━━━━━ DATA LISTING
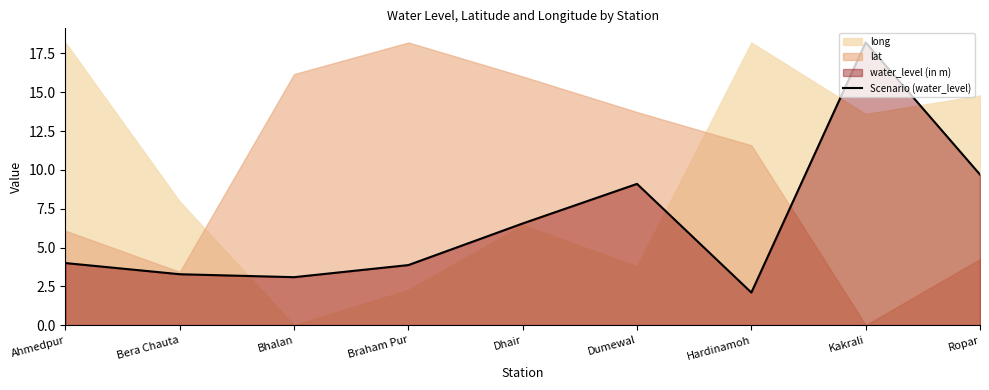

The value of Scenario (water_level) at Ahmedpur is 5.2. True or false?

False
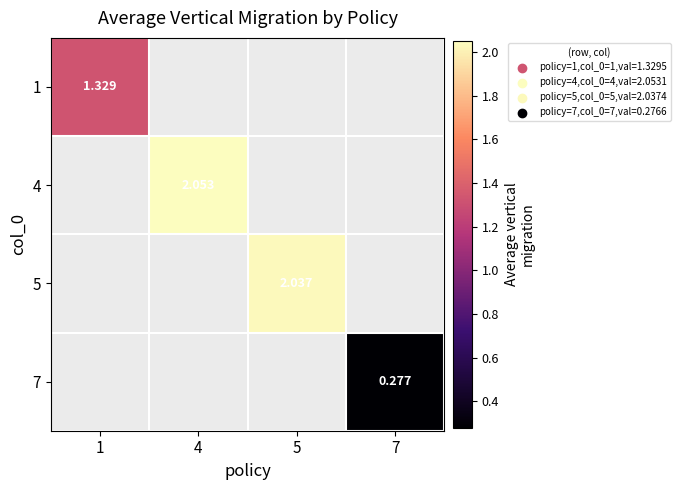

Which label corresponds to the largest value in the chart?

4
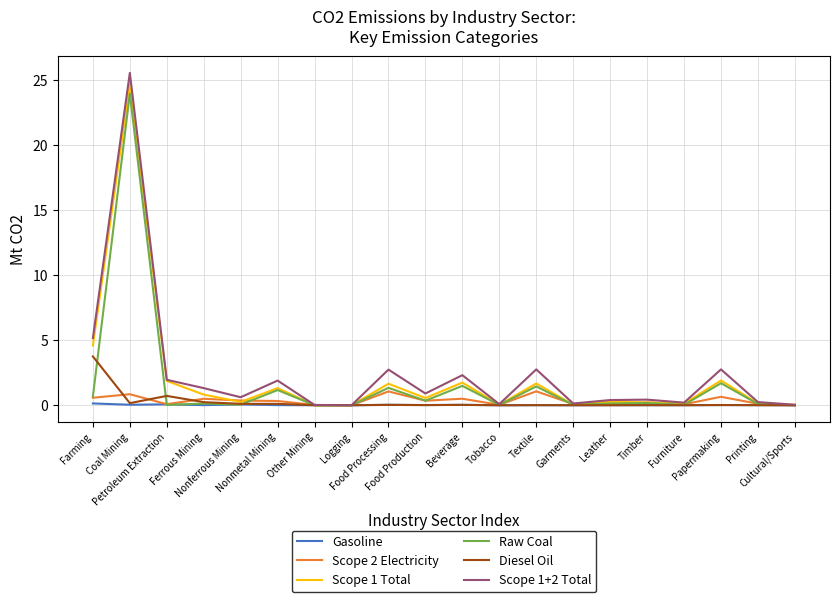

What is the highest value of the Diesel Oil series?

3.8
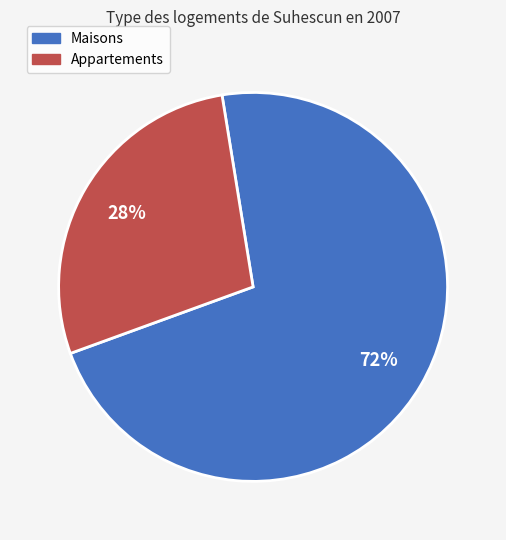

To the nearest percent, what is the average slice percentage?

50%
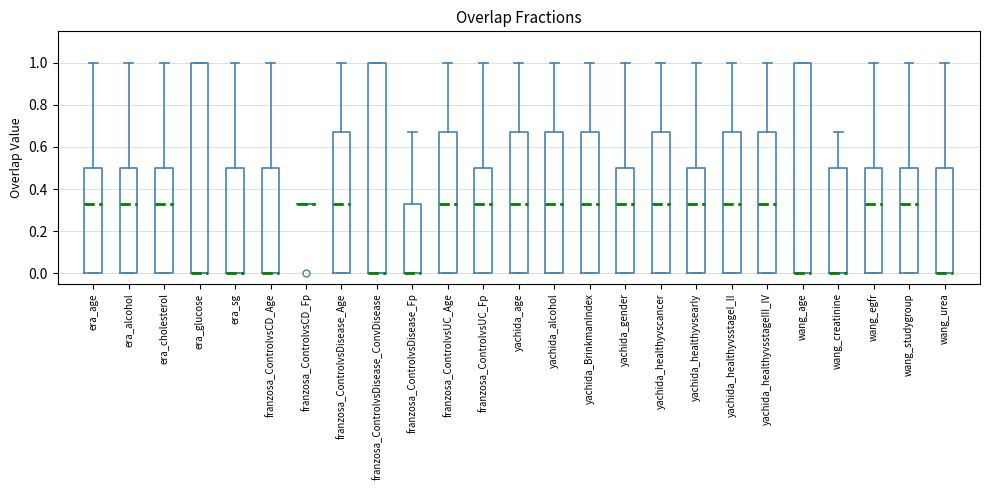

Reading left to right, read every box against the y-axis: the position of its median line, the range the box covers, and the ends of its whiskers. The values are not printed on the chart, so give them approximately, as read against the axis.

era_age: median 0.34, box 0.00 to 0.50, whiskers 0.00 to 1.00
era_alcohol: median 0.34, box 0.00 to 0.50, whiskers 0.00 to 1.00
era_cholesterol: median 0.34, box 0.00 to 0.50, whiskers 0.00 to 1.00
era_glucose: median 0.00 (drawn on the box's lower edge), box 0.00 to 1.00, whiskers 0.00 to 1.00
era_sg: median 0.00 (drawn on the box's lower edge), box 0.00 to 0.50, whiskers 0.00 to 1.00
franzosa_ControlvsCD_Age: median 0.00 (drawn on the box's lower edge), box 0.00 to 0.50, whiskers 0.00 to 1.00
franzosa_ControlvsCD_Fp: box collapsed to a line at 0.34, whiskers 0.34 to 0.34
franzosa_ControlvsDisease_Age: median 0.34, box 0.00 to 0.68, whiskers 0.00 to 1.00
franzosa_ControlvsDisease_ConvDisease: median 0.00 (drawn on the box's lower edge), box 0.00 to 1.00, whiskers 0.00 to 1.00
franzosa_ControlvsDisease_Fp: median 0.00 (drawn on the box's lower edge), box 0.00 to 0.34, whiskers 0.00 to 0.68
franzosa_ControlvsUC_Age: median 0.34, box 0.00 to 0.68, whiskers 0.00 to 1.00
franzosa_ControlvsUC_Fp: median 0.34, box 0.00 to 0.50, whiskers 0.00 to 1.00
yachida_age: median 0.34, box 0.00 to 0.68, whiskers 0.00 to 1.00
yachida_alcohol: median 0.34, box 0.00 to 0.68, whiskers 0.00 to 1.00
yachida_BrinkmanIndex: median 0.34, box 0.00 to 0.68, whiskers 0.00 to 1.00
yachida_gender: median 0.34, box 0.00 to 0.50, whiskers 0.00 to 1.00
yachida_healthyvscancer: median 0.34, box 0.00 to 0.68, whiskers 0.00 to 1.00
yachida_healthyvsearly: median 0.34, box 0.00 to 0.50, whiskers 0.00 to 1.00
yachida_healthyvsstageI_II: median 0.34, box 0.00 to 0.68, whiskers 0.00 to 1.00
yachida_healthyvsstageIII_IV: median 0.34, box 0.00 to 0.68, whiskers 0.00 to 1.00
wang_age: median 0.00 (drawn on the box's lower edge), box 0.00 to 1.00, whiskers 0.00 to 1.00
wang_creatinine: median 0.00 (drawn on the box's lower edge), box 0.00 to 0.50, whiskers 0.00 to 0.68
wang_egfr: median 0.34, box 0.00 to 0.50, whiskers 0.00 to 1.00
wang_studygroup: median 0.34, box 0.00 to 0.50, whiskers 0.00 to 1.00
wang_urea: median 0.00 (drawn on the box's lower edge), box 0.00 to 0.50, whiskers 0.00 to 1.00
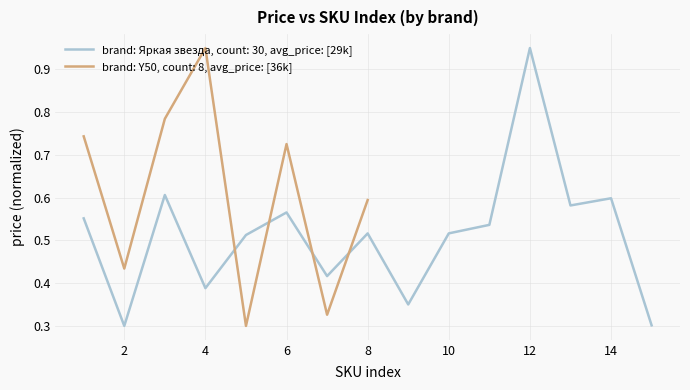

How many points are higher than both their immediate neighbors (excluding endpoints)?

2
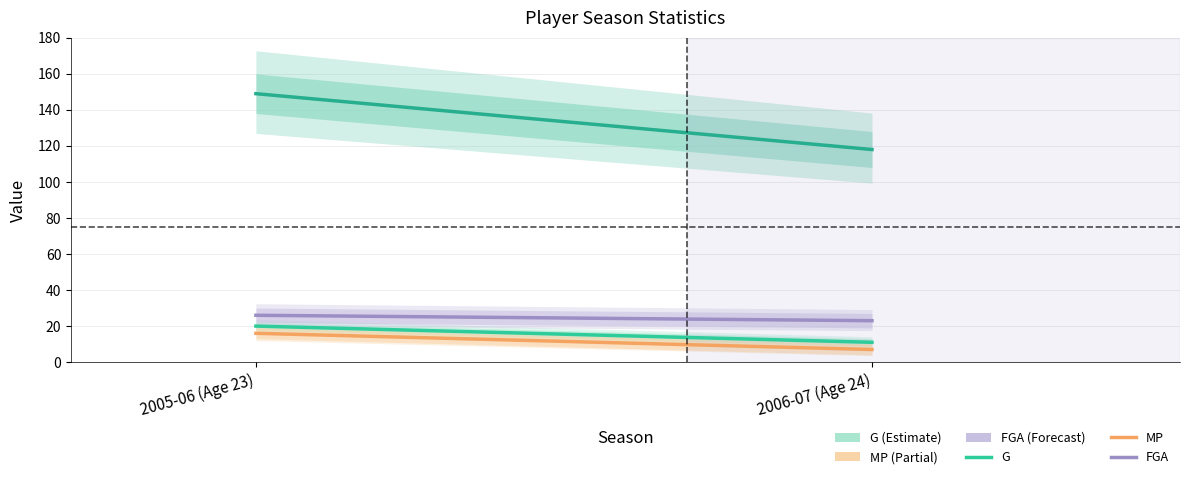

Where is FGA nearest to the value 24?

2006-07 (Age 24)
━━━━━━━━━━
#### YOUR GOAL:
Pick out every line of the rows above that contains the word "drawn", treating uppercase and lowercase letters as distinct.

#### REPLY:
era_glucose: median 0.00 (drawn on the box's lower edge), box 0.00 to 1.00, whiskers 0.00 to 1.00
era_sg: median 0.00 (drawn on the box's lower edge), box 0.00 to 0.50, whiskers 0.00 to 1.00
franzosa_ControlvsCD_Age: median 0.00 (drawn on the box's lower edge), box 0.00 to 0.50, whiskers 0.00 to 1.00
franzosa_ControlvsDisease_ConvDisease: median 0.00 (drawn on the box's lower edge), box 0.00 to 1.00, whiskers 0.00 to 1.00
franzosa_ControlvsDisease_Fp: median 0.00 (drawn on the box's lower edge), box 0.00 to 0.34, whiskers 0.00 to 0.68
wang_age: median 0.00 (drawn on the box's lower edge), box 0.00 to 1.00, whiskers 0.00 to 1.00
wang_creatinine: median 0.00 (drawn on the box's lower edge), box 0.00 to 0.50, whiskers 0.00 to 0.68
wang_urea: median 0.00 (drawn on the box's lower edge), box 0.00 to 0.50, whiskers 0.00 to 1.00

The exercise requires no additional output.